■ Problem requirements: State how many lines of the data below hold the string "Например", giving nothing but the number.

Transcribed page contents:
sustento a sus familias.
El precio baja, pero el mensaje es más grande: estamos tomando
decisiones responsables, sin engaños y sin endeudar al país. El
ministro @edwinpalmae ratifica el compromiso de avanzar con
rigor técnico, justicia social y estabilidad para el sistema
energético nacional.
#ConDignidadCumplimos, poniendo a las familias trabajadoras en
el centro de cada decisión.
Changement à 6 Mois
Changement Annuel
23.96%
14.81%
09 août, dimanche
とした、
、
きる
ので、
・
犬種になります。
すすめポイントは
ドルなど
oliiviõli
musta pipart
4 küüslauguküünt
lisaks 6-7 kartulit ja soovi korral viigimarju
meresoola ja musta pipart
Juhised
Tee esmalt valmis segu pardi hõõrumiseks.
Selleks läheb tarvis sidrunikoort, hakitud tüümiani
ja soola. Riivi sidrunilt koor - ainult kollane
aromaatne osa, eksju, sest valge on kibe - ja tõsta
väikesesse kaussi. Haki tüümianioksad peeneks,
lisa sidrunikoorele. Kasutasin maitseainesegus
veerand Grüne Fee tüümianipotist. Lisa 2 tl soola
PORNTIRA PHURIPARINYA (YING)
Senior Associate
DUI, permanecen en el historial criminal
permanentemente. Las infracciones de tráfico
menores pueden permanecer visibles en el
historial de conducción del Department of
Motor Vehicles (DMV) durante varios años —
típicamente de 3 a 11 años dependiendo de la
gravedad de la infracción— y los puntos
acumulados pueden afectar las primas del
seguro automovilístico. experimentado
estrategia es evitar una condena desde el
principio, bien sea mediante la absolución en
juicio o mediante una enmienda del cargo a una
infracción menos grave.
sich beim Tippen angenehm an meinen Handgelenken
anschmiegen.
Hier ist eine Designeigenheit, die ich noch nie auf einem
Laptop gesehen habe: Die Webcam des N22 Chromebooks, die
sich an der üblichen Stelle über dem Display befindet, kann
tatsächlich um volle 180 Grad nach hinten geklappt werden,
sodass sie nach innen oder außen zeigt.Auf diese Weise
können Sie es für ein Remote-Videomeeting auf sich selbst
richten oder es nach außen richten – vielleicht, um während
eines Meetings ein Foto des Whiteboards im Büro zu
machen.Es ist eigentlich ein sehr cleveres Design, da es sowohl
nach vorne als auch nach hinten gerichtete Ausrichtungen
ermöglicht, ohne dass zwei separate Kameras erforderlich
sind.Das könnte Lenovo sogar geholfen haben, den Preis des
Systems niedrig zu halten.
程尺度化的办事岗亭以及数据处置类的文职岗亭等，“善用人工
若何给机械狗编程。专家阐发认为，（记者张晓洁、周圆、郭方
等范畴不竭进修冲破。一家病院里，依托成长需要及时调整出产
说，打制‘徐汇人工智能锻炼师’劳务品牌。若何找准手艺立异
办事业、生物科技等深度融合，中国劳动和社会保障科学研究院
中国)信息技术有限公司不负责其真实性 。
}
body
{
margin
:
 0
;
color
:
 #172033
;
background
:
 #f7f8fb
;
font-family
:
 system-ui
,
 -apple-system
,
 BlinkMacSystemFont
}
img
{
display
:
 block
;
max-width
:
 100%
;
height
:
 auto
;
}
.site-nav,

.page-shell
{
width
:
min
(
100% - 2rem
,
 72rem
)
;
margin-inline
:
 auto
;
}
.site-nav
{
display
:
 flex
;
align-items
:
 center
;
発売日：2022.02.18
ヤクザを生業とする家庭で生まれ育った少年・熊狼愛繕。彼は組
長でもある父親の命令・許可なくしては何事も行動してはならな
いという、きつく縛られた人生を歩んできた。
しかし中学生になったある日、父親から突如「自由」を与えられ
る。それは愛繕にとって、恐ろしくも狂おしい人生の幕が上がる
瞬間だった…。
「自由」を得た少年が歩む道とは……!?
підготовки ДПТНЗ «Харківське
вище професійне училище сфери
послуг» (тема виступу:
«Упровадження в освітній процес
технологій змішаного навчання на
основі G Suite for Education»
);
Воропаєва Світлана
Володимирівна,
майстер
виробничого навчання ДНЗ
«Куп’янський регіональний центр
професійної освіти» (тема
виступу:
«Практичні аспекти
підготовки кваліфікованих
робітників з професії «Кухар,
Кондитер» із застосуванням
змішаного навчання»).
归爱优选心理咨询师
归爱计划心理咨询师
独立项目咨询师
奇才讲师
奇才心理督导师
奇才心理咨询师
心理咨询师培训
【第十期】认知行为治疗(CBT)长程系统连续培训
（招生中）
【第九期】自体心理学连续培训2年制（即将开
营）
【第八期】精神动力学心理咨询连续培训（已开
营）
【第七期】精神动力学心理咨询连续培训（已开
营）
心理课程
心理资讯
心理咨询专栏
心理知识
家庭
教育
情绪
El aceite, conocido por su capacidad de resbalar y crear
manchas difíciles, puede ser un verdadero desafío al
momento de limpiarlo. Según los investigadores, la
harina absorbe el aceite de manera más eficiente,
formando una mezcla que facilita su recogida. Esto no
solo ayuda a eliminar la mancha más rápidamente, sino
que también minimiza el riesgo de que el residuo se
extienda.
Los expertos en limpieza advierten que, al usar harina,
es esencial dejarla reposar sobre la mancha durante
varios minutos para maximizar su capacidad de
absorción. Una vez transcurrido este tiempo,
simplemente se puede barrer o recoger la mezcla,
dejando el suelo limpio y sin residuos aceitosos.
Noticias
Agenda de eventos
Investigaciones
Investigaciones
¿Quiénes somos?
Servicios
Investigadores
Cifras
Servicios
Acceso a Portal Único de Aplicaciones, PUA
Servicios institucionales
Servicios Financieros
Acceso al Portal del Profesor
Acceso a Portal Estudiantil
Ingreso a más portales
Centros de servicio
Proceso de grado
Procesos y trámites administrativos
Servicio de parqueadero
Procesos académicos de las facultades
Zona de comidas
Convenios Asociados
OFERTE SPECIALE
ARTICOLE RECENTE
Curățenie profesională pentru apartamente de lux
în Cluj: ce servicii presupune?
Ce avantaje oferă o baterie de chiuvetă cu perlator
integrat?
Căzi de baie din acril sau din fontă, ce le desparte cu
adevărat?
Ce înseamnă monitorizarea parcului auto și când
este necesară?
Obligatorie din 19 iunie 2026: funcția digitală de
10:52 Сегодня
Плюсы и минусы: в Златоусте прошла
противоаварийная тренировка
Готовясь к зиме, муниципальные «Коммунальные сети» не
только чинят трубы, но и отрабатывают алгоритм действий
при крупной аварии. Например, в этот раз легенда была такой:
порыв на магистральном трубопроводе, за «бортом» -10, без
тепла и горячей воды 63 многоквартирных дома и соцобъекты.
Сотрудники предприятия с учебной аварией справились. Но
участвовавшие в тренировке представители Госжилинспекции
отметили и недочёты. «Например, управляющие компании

■ Response to the task: 2